Jessica Carew Kraft is an American writer, journalist, and anthropologist known for her work exploring the intersection of modern life and ancestral human practices. She is the author of Why We Need To Be Wild: One Woman’s Quest for Ancient Human Answers to 21st Century Problems, a first-person account of learning ancestral skills and the anti-civilization rewilding movement.

Her reporting on health, culture, and education has appeared in The New York Times, The Atlantic, Forbes, KQED, Christian Science Monitor, ARTNews, YOGA Magazine, and NBC News Online.

==Early life and education==
Kraft was born in Minneapolis, Minnesota and grew up in the American Midwest. Kraft is the great-grand-niece of H. S. Kraft, a blacklisted screenwriter and playwright.

She earned a bachelor's degree in sociology and anthropology from Swarthmore College, a master's degree in cultural anthropology from Yale University, and a master's from The University of London’s Consortium program.

==Journalism==
Kraft has written for publications including The New York Times, The Atlantic, Forbes, Christian Science Monitor, NBC News online, KQED, and other publications. She is a regular contributor to Proto.Life.

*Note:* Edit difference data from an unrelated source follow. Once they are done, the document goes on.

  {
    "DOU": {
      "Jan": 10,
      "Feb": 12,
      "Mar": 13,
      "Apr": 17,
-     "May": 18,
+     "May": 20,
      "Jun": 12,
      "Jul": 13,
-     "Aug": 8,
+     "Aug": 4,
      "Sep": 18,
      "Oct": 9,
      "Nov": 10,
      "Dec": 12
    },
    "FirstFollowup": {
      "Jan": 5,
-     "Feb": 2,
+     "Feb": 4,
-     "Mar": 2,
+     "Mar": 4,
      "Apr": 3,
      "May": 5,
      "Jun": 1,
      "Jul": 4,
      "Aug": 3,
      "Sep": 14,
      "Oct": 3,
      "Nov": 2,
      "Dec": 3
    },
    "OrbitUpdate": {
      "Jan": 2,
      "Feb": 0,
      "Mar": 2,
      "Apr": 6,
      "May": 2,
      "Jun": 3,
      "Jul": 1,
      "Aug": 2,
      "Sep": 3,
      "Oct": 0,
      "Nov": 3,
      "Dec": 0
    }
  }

Her 2014 article on a racial controversy in American college debate competitions has been widely cited. She has written about unjust genetic testing policy in the Medi-Cal system, Tunisia’s post-revolutionary arts scene, and emerging mindful tech designers at Stanford. She frequently writes about ecological issues and sustainability. Kraft also published graphic memoir essays about motherhood in Motherwell Magazine, Hip Mama, and Mutha Magazine.

==Books==
Kraft is the author of Why We Need To Be Wild: One Woman’s Quest for Ancient Human Answers to 21st Century Problems. The book was called "A great read for naturalists, those interest in rewilding, survivalists, and anyone searching for a different way of life" by Booklist, and a "spiritual field guide" by Alta Magazine. It was chosen as an August 2023 selection on Next Big Idea and excerpted in Big Think. The author has been profiled in several publications that depict her use of ancestral skills in urban contexts.